__À FAIRE__. Recopiez mot pour mot le passage de l'extrait du document ci-dessous qui va de « Selon lui, les » à « expériences politiques passées. ».

__EXTRAIT DU DOCUMENT__.
_ _ _
Pour Gaspard Kobako, la rencontre avec le chef de l’État ne concernait pas uniquement ces cinq partis. D’autres formations politiques ont également eu l’occasion d’exprimer leurs préoccupations, notamment sur le déroulement des élections communales, législatives et collinaires de 2025.
Concernant les résultats de la rencontre, il se montre prudent : « Certains d’entre nous sont devenus des Thomas. » Nous ne pouvons être satisfait que par ce qui est vérifiable », indique-t-il. Il affirme que les participants ont réitéré les préoccupations déjà soulevées dans le document adressé au chef de l’État et dont copie avait été transmise à la CENI.
Selon lui, les partis politiques n’ont été que partiellement satisfaits. Ils attendent désormais que les engagements pris se traduisent en mesures concrètes permettant leur participation effective au processus de la prochaine élection présidentielle. Il met en garde contre toute forme d’autosatisfaction ou de minimisation des enjeux électoraux et appelle à tirer les leçons des expériences politiques passées.
_ _ _
__INFORMATIONS__.
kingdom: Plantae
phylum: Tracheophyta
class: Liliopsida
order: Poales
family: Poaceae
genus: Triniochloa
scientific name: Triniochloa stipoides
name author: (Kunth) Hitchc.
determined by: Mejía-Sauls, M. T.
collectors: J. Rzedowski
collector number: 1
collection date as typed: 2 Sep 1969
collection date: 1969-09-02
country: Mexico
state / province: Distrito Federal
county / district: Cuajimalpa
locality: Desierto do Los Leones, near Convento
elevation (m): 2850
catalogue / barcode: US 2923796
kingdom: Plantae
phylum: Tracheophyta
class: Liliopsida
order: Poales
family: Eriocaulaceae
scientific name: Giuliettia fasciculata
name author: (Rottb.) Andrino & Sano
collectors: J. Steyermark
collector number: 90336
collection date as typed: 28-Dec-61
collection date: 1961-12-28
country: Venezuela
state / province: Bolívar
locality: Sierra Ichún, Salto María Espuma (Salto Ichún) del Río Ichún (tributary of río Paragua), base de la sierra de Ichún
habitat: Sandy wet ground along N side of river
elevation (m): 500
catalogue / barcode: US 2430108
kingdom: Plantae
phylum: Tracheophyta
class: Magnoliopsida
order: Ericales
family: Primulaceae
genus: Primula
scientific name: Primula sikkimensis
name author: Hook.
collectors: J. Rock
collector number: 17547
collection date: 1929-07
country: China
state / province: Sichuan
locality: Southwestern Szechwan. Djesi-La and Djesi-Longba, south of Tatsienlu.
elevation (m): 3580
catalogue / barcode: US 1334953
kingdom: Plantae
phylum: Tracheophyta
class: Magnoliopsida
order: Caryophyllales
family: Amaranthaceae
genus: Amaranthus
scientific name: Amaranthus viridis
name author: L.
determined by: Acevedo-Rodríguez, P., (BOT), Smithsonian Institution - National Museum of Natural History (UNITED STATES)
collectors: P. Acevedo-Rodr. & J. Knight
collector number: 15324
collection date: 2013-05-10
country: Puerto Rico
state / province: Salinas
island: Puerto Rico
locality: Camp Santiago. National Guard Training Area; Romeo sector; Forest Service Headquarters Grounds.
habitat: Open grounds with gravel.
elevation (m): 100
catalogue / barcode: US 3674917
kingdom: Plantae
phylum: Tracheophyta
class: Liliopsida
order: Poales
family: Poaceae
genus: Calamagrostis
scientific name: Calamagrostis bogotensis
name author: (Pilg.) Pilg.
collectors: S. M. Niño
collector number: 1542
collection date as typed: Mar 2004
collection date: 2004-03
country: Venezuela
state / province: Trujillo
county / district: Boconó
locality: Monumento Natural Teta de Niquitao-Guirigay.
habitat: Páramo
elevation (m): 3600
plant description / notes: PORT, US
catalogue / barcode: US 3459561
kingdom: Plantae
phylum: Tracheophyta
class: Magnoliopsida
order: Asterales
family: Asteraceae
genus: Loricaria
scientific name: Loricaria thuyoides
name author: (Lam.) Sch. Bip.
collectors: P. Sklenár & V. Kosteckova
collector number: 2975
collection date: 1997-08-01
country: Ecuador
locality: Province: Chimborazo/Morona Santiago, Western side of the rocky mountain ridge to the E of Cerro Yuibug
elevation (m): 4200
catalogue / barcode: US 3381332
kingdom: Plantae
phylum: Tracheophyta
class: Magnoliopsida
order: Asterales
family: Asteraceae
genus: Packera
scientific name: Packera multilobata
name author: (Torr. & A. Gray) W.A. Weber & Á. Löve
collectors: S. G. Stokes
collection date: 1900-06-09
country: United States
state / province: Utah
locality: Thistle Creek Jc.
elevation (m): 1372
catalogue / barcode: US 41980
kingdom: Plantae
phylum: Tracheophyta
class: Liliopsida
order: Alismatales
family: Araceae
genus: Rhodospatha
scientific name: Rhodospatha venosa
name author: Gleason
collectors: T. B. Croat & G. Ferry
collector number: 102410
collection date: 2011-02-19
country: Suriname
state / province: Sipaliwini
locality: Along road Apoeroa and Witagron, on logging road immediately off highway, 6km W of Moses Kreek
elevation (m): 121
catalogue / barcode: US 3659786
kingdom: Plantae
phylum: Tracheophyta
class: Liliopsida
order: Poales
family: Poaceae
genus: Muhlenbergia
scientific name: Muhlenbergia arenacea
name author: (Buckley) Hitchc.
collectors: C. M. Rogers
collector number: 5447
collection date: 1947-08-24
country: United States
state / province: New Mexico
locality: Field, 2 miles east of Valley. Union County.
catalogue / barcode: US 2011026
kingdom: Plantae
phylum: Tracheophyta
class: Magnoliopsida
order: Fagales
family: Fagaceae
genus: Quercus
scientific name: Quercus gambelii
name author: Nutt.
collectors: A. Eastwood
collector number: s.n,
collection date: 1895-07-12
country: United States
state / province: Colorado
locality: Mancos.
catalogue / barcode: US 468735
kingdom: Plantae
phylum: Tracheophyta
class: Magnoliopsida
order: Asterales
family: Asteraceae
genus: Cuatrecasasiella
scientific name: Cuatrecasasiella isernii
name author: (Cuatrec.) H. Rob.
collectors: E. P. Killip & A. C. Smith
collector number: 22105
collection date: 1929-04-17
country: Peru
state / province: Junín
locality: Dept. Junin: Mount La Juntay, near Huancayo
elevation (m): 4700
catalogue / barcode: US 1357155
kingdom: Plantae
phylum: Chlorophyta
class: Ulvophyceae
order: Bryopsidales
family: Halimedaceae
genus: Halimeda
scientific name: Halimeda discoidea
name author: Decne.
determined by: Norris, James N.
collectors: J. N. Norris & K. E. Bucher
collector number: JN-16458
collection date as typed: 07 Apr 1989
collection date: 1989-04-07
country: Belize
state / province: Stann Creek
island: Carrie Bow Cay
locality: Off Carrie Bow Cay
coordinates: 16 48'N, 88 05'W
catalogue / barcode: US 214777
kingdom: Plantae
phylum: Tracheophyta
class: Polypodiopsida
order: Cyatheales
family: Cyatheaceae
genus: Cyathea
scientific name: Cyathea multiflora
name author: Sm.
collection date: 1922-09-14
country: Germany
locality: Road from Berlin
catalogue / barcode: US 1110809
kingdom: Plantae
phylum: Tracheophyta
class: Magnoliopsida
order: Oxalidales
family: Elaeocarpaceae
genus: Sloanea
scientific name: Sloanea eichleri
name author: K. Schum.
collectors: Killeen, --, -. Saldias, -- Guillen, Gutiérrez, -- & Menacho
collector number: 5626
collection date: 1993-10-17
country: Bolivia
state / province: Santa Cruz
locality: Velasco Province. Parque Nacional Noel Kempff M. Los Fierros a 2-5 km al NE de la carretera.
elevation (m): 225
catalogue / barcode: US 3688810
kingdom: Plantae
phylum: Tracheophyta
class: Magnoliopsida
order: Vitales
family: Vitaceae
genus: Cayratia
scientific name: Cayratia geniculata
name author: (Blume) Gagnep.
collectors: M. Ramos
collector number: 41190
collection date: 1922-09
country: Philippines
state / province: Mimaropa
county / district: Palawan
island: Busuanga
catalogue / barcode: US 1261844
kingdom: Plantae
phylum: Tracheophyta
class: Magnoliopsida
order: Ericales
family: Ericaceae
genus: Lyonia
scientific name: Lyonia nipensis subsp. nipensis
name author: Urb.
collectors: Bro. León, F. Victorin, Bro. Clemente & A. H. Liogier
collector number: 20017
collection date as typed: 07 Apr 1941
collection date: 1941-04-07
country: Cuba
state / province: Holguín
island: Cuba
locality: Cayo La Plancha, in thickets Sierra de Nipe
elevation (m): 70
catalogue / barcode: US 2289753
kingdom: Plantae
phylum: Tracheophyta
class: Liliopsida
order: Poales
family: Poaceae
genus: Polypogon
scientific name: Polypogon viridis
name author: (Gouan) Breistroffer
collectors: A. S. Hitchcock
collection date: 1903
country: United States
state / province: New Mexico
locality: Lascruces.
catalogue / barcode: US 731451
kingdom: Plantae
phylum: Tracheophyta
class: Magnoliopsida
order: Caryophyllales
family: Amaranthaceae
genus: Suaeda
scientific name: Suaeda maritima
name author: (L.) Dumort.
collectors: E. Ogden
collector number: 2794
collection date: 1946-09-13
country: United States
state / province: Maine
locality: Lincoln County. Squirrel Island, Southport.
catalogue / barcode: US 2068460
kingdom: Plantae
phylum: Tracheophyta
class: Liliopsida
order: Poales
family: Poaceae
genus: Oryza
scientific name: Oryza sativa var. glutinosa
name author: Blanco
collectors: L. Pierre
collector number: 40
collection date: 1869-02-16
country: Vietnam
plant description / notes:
_ _ _
__RÉPONSE__.
Selon lui, les partis politiques n’ont été que partiellement satisfaits. Ils attendent désormais que les engagements pris se traduisent en mesures concrètes permettant leur participation effective au processus de la prochaine élection présidentielle. Il met en garde contre toute forme d’autosatisfaction ou de minimisation des enjeux électoraux et appelle à tirer les leçons des expériences politiques passées.